**ACTIVITIES**.
(A) In the Weston business article below, reproduce the passage starting at "WESTON, Conn. —" and ending at "returning to normal.".
(B) According to the Weston business article, in what year did Larry Vavrek become owner of the liquor store?
(C) Extend the article about Weston businesses by writing what comes next after its final paragraph.

**DOCUMENT EXCERPT**.
_ _ _ _ _

WESTON, Conn. — Although a recent survey of Fairfield County business owners found that many are experiencing tough economic times in this economy, many Weston businesses such as Peter’s Spirit Shop are finding their profits are finally returning to normal.

“In the first three months of ’09, business was definitely soft. We had a huge drop a few years ago, but now, business is definitely good,” said Larry Vavrek, owner of the liquor store in the Weston Shopping Center.

Vavrek, who has worked at the liquor store since 1974, took over as owner in 1993 and said he noticed business began to slow three years ago. “People were no longer buying the $50 bottle of wines. They were buying wines cheaper, and I think people were a little more price conscious.”

Vavrek said he believes the downsizing of financial companies and the recession have had a lot to do with his drop in business. “I think a lot of that has to do with fear. I mean, a lot of people around here work in the financial districts, so I think a lot of people didn’t really know what happened or what to do.”

_ _ _ _ _

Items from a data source
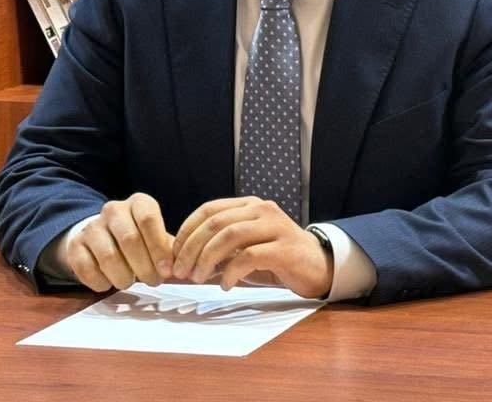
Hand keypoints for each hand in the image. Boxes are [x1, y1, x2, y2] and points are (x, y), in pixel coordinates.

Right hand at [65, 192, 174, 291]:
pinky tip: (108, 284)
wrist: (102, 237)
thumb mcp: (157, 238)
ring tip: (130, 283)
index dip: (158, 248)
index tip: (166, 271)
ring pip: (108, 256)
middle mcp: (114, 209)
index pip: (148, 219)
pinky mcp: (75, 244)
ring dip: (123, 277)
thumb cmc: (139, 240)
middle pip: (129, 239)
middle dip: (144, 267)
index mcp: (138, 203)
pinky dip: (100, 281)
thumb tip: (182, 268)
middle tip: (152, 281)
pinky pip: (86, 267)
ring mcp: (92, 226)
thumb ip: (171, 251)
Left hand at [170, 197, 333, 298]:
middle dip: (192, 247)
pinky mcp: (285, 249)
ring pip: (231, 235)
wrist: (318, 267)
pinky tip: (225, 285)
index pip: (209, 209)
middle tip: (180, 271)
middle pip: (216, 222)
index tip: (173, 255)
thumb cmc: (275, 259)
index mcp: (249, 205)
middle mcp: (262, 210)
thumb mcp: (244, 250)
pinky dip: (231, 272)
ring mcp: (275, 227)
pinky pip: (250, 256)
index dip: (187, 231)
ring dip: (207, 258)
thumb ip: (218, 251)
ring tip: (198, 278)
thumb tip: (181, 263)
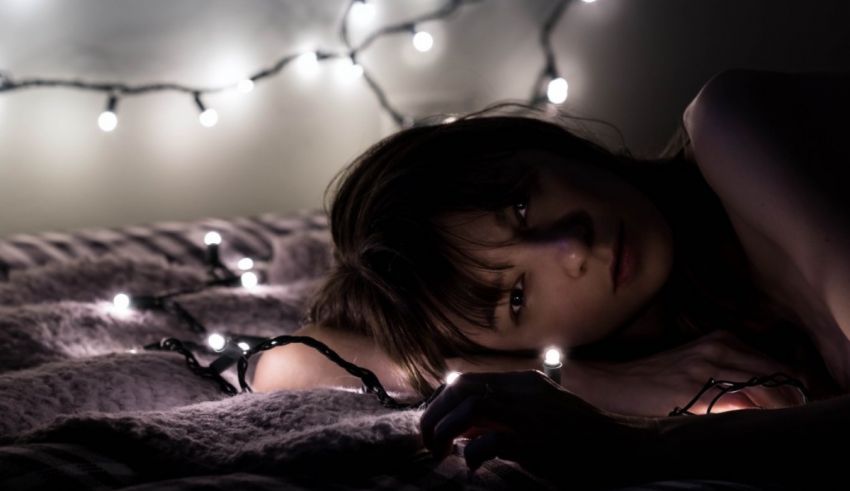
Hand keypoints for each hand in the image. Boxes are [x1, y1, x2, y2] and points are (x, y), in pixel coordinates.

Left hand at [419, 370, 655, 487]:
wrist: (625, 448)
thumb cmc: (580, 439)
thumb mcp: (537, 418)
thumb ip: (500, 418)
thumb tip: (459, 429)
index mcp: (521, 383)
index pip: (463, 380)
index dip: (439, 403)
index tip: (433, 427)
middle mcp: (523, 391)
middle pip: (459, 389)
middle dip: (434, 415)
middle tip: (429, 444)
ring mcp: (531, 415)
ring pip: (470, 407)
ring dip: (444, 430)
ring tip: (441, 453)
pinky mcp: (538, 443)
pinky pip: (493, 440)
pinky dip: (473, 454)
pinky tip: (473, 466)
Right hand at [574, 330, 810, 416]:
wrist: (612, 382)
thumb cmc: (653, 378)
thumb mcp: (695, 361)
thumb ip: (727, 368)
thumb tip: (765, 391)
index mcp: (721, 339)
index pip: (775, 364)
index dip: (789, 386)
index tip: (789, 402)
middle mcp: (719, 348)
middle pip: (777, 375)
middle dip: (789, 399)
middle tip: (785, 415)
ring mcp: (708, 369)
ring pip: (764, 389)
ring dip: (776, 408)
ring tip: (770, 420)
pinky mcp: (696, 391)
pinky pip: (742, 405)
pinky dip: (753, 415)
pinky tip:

_ _ _ _ _

**ANSWER SET**.
(A)
WESTON, Conn. — Although a recent survey of Fairfield County business owners found that many are experiencing tough economic times in this economy, many Weston businesses such as Peter’s Spirit Shop are finding their profits are finally returning to normal.

(B) 1993

(C)
A recent survey of Fairfield County business owners conducted by the Connecticut Business & Industry Association and the Stamford Chamber of Commerce shows that many of area business are trying to stay afloat during the recession.

As the region’s economy slowed amid concerns about the national economy, transportation infrastructure and operating costs, just slightly more than 50 percent of county businesses are counting on being profitable, according to the survey. But it seems, at least for now, Weston businesses are thriving.

“The recession hit everybody and the economy was bad for everybody, but business right now is good, thank God,” said Jim Magee, proprietor of Peter’s Market. Although Magee said business slowed in recent months, “right now my business is growing, and I think a lot of that has to do with the community and the economy itself.”

Peter’s Market is located in the Weston Shopping Center on Weston Road, the same shopping spot as Peter’s Spirit Shop. “We have a nice little community of units here, were are a good cohesive unit and I think that draws people in,” Magee said. The shopping center is a staple in the Weston community.

When the economy is unsteady and gas prices are on the rise, Magee said, many residents flock to the center because they don’t want to drive to Westport to go to the larger grocery chains. “Weston is small, and I know my customers go to other places. We are that stop on the way home from work or for the little things. We have a nice mix of products that are selling really well now.”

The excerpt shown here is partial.